LE CAIRE: Les discussions au Caire en vue d'avancer vers une fin de la guerre à Gaza butent sur un différend entre mouvements palestiniens et médiateurs sur la question clef du désarmement de ce territoire et du Hamas, a appris l'AFP mardi de sources palestiniennes.

"Les consultations se poursuivent [...] dans un contexte de divergences nettes de vision [...] la question des armes restant le seul point de discorde", a déclaré à l'AFP une source politique palestinienne au fait des pourparlers.

Faisant état d'"avancées", un dirigeant de mouvement palestinien a confirmé le blocage, reconnaissant que "la question des armes est l'un des dossiers les plus sensibles qui ont été abordés" et que la balle était "dans le camp d'Israël et des médiateurs", soit l'Egypte, le Qatar et la Turquie.

Les groupes palestiniens "restent attachés" au principe selon lequel la question du désarmement doit être liée à au "retrait total d'Israël de la bande de Gaza", a-t-il ajouté.

Validé par l'ONU, le plan de paix par étapes du président américain Donald Trump en vue de mettre fin à la guerre déclenchée le 7 octobre 2023 par l'attaque sans précédent du mouvement islamiste Hamas sur Israël, n'entrevoit au contraire qu'à très long terme la possibilité d'un retrait total des troupes israéliennes, qui contrôlent aujourd'hui environ 60% de ce territoire.

Et Israël continue d'exiger un désarmement complet du Hamas et des autres groupes palestiniens avant toute progression dans la feuille de route fixée par M. Trump.

Plus tôt mardi, plusieurs sources palestiniennes impliquées dans les discussions avaient fait état d'un accord entre les différents mouvements pour que les groupes militarisés de la bande de Gaza remettent une partie de leurs armes à une instance palestinienne ad hoc, restant à créer.

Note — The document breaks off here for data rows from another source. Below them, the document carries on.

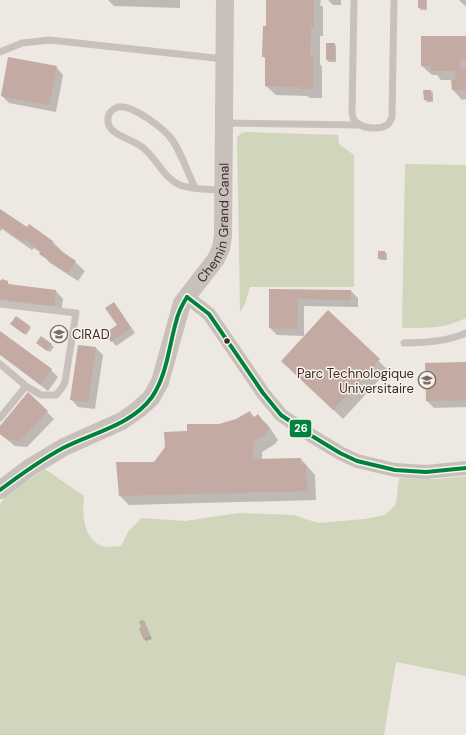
<svg xmlns="http://www.w3.org/2000/svg" width="466" height="735" font-family="'DM Sans',sans-serif">
	<style>
		.green { fill: #d1d5bb }
		.shadow { fill: #0003 }
		.building { fill: #c3aaa2 }
		.lines { fill: none; stroke-linecap: round; stroke-linejoin: round }
		.service { stroke: #c8c0bb; stroke-width: 7 }
		.minor { stroke: #c8c0bb; stroke-width: 14 }
		.tertiary { stroke: #c8c0bb; stroke-width: 18 }
		.bus-1-casing { stroke: #fbf2e9; stroke-width: 7 }
		.bus-1 { stroke: #00823f; stroke-width: 4 }
		.bus-dot { fill: #392c28; stroke: #fbf2e9; stroke-width: 1.5 }
		.labels { text-anchor: middle; stroke-width: 3; stroke-linejoin: round; paint-order: stroke }
		.street-label { font-size: 13px; fill: #392c28; stroke: #fbf2e9 }
		.poi-label { font-size: 13px; fill: #392c28; stroke: #fbf2e9; text-anchor: start }
		.line-badge { stroke: #fbf2e9; stroke-width: 1.5 }
		.badge-label { font-size: 11px; text-anchor: middle; font-weight: bold; fill: #fff }
	</style>
	<rect width="100%" height="100%" fill="#eee8e2"/>
	<g class="green">
		<path d="M245 132 338 135 339 144 354 155V287H250L245 304 240 312 237 138 240 134Z"/>
		<path d="M405 164 466 165V318C444 329 426 328 402 328Z"/>
		<path d="M45 469 84 496C82 514 83 538 102 546 107 548 116 546 121 546L128 532 141 518 185 521 238 513 294 515 318 523 365 519 385 515 396 504 399 478 436 479 466 476V676L396 662 384 735H0V504L7 495Z"/>
	</g>
	<g class="shadow">
		<path d="M108 0H180V8L114 6Z"/>
		<path d="M267 0H321L320 5 323 7V36H320V64L322 67V98H310L307 96 276 95 266 86V59L263 56 267 27Z"/>
		<path d="M328 0H341V5H333Z"/>
		<path d="M419 0H426L427 1V10H421L419 8Z"/>
		<path d="M459 0H466V6H465Z"/>
		<path d="M466 37V99L462 100 453 90 452 80H441L437 75H432L422 66Z"/>
		<path d="M327 44H334L336 46V62H329L327 60Z"/>
		<path d="M56 67 63 75 56 112 9 103 2 96Z"/>
		<path d="M431 91 433 93V102H427L425 100Z"/>
		<path d="M0 211 28 229 52 241 62 251 61 252 75 262 85 271 78 281 50 263 41 253 34 248 32 250 2 229 0 232Z"/>
		<path d="M385 252 387 254V260H381L379 258Z"/>
		<path d="M0 282H7L11 286 56 291 63 299 61 312 0 301Z"/>
		<path d="M270 290 351 291 358 298V307L304 306V336L277 335 270 328Z"/>
		<path d="M114 304 118 308 135 333 116 346 112 341 118 326Z"/>
		<path d="M328 312 388 370 343 419 292 370Z"/>
		<path d="M14 326H29L31 328 26 335Z"/>
		<path d="M0 332 51 370 58 377 48 391 0 355Z"/>
		<path d="M41 337 54 347 50 352 39 345Z"/>
		<path d="M79 346 96 348 103 355 95 409 78 407 71 399Z"/>
		<path d="M466 363V407L434 408 427 401Z"/>
		<path d="M47 412 54 419 27 447 15 446 0 434V428Z"/>
		<path d="M250 412 255 418 258 416 268 425 278 440 275 444 262 452V460L301 459 315 475 316 500 129 505 119 495 188 432 237 420Z"/>
		<path d="M143 621 145 623 152 639 146 641 144 639 143 628Z"/>
	</g>
	<g class="building">
		<path d="M266 0H314V27H311L310 56H313V89H300V87L265 86V57H262L263 26H266Z"/>
		<rect x="418" y="0" width="8" height="8"/>
		<path d="M421 36H466V59H460V69H466V90H452L451 80H456L455 71H431V66H421Z"/>
		<rect x="326" y="43" width="9" height="17"/>
		<path d="M8 57 57 66 49 105 1 96Z"/>
		<path d="M423 90H431L432 100H424Z"/>
		<path d="M0 209 27 227 29 224 53 241 51 244 76 261 68 273 39 254 41 251 24 239 22 241 0 226Z"/>
		<rect x="378" y="251" width="7" height="8"/>
		<path d="M2 279 8 281V284L56 290 54 306 0 299V281Z"/>
		<path d="M269 289 351 290V300L298 299 297 329 269 328Z"/>
		<path d="M114 302 131 328 111 342 105 333 117 325 105 308Z"/>
		<path d="M328 310 380 359 333 410 281 361Z"/>
		<path d="M16 316 30 326 24 334 10 324Z"/>
		<path d="M0 331 52 369 40 384 0 354Z"/>
		<path d="M41 336 52 344 47 351 36 343Z"/>
		<path d="M78 345 96 347 88 402 70 400Z"/>
		<path d="M466 362V400L426 401 425 363Z"/>
		<path d="M28 392 48 411 20 441 7 439 0 434V426Z"/>
		<path d="M250 411 253 418 258 414 269 429 266 434 253 442V459L301 458V464H306L307 491 119 496 116 462H154L165 447 164 432 187 431V424H219L236 419Z"/>
		<path d="M144 620 150 636 143 639 139 628 141 627 139 621Z"/>
	</g>
	<g class="lines">
		<g class="service">
			<path d="M354 0 352 114C353 116 353 118 354 120 360 129 379 130 387 125 390 123 391 119 392 117L394 0"/>
			<path d="M0 52 22 43 50 40 224 59"/>
			<path d="M224 123 360 125"/>
			<path d="M195 188C188 173 182 155 173 141 165 129 132 104 118 107 112 109 107 114 108 121 108 135 133 139 142 147 157 158 163 178 180 185 193 190 209 189 222 190"/>
			<path d="M0 304 76 313 65 382 61 389 56 395H41L26 386 0 364"/>
			<path d="M404 343C424 343 447 342 466 333"/>
			<path d="M0 418 26 386"/>
		</g>
		<path class="minor" d="M187 297 209 314 263 393 281 415 312 436 340 453 357 461 395 470 426 472 466 468"/>
		<path class="tertiary" id="s1" d="M0 490 29 468 64 447 122 421 139 409 151 398 160 382 182 303 216 259 221 248 223 236 225 0"/>
		<defs>
			<g id="bus-1">
				<path d="M187 297 209 314 263 393 281 415 312 436 340 453 357 461 395 470 426 472 466 468"/>
				<path d="M0 490C20 475 41 460 63 448 92 433 132 425 152 397 167 375 169 346 176 322 178 313 182 305 187 297"/>
			</g>
		</defs>
		<use href="#bus-1" class="bus-1-casing"/>
		<use href="#bus-1" class="bus-1"/>
	</g>
	<defs>
		<symbol id="university-ring" viewBox="-11 -11 22 22"><circle r="9.5" fill="#fbf2e9" stroke="#786e69" stroke-width="1.5"/><path d="M0-5L7-2L0 1L-7-2ZM-4 1L0 2.5L4 1V4Q0 6-4 4Z" fill="#786e69"/></symbol>
	</defs>
	<g fill-rule="evenodd">
		<use href="#university-ring" x="49" y="324" width="20" height="20"/>
		<use href="#university-ring" x="417" y="370" width="20" height="20"/>
	</g>
	<circle class="bus-dot" cx="227" cy="341" r="3.5"/>
	<g class="labels">
		<g class="street-label">
			<text dy="5" stroke="none"><textPath href="#s1" startOffset="369">Chemin Grand Canal</textPath></text>
		</g>
		<g class="poi-label">
			<text x="72" y="339">CIRAD</text>
			<text x="414" y="378" text-anchor="end">Parc Technologique<tspan x="414" dy="15">Universitaire</tspan></text>
		</g>
	</g>
	<rect class="line-badge" x="289" y="419" width="23" height="19" rx="4" fill="#00823f"/>
	<g class="badge-label">
		<text x="301" y="432">26</text>
	</g>
</svg>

Une telle proposition n'ayant a priori aucune chance d'être acceptée par Israël, "l'Egypte et les médiateurs travaillent à élaborer une nouvelle formule acceptable tenant compte de ce consensus", avait indiqué un des participants.

Parmi les mouvements présents au Caire figurent le Hamas, le Jihad islamique et le Front populaire de libération de la Palestine (FPLP) parmi les plus importants, mais pas le Fatah, la formation du président palestinien Mahmoud Abbas.

Les discussions du Caire se tiennent alors que les frappes israéliennes - visant, selon Israël, des membres de groupes armés - se poursuivent à un rythme quasi-quotidien en dépit du cessez-le-feu annoncé en octobre 2025.

Les parties se renvoient mutuellement la responsabilité de la situation, le Hamas accusant Israël de ne pas respecter ses engagements, notamment humanitaires.

Les pourparlers entre le Hamas et les médiateurs doivent reprendre mercredi, selon un dirigeant du mouvement islamiste.

Le Hamas a déjà plusieurs fois déclaré ne pas être opposé à rendre une partie de son arsenal, mais uniquement dans le cadre d'un processus politique palestinien.

Son ancien numéro un, Khaled Mechaal, a aussi évoqué un "gel" ou un "stockage" des armes, ce qui avait été immédiatement rejeté par Israël.